Computer simulations have been used to examine the sex lives of ancient hominids for many years, by measuring the circumferences of ancient bones, and by applying the rules of evolution and economics.
Currently, only 1 in 6 societies enforces monogamy as a rule. There’s evidence of monogamy going back as far as Hammurabi’s Code, dating back 1772 BC. The practice was further codified in ancient Greece and Rome. Whilst formal concubines were frowned upon, sex with slaves wasn’t problematic. Historians call this polygynous monogamy.
Evolutionary psychologists say that humans aren’t the only pair-bonding species that likes extramarital affairs. Even among animals that have been known to be faithful, many don’t stay exclusive. There are few species that are completely monogamous, like the fat-tailed dwarf lemur and the Malagasy giant jumping rat.
Scientists have been trying to speculate how hominids behaved; like gorillas where most males suffered while one got to mate, or like chimpanzees where most slept around, competing for multiple partners.
In 2010, a team from Montreal analyzed the breeding ratios for Homo sapiens based upon a careful study of DNA. They measured the diversity in the human chromosome, and tried to figure out what proportion of the breeding pool had been composed of females. They found a ratio slightly more than one-to-one, implying that at least 11 females for 10 men. After making some corrections to the mathematics used, they came up with about a ratio of 2. These estimates are still within the range of societies described as monogamous or serially monogamous, although they overlapped with those characterized as polygynous.

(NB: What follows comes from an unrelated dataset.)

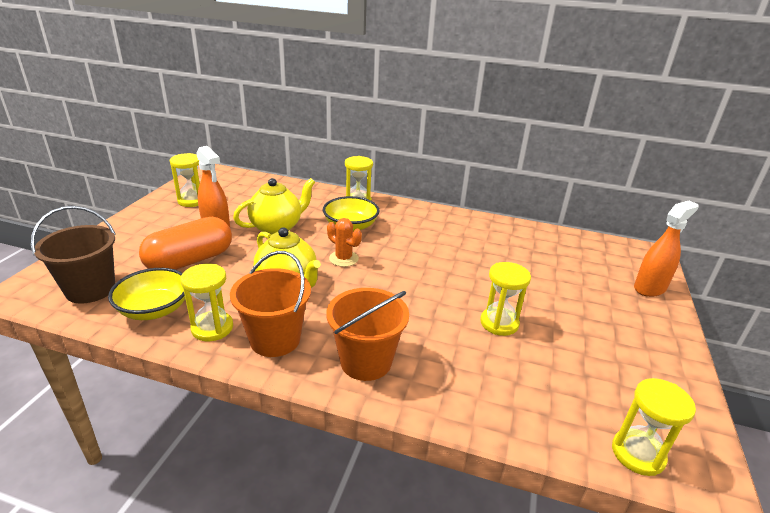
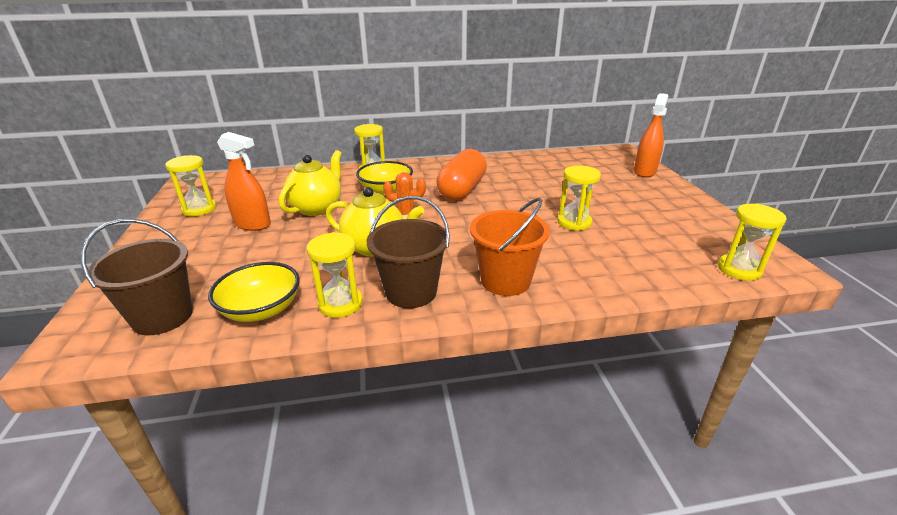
camera: 25 degrees left, 0 degrees up
(190, 261) = (255, 258): orange capsule -> orange capsule (462, 190)
(275, 339) = (411, 292): orange bucket -> brown bucket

Paleontologist Owen Lovejoy used fossil specimens as evidence for the hominids’ transition to one-on-one relationships. Ardipithecus ramidus walked on two legs, freeing its hands. This transformed the social structure of early hominids. Males and females started pairing off, and males learned how to support their families.
The transition could have also followed the laws of natural selection. Sergey Gavrilets, a researcher at the University of Tennessee, explains that the polygynous mating scheme leads to a vicious circle, where males waste their time and energy fighting over females. The overall health of the group would be improved if everyone split off into monogamous pairs. Once conflict starts over sex, there’s an evolutionary push to keep those conflicts going.
Marriage customs aren’t the same as mating strategies, but they are related. If a society gets big enough and sufficiently complex, it’s advantageous to promote monogamy. Polygamy can create problems since the multiple wife approach leaves a lot of unmarried men around, inclined to act in risky, angry ways. These menacing bachelors increase the rates of crime and conflict, lowering productivity. In China, the preference for male babies skewed the gender ratio dramatically from 1988 to 2004. During that time, the number of unmarried men nearly doubled, and so did crime.
In India, murder rates track with male-to-female ratios across the country’s different states. It’s also possible that high rates of conflict lead to cases of polygamy. Walter Scheidel also points out that the ancient ban on multimarriage was suspended near the end of the Peloponnesian War, with so many dead soldiers that potential husbands were in short supply. This raises questions about how monogamy relates to war. Some arguments state that pair-bonding leads to stronger, larger armies that are more battle-ready whereas others suggest that men with wives are less inclined to go to war, which weakens despots and promotes democracy.
Reference: “Female-to-Male Breeding Ratio in Modern Humans—an Analysis Based on Historical Recombinations” by Damian Labuda, Jean-François Lefebvre, Philippe Nadeau and Marie-Hélène Roy-Gagnon, 25 February 2010, The American Journal of Human Genetics.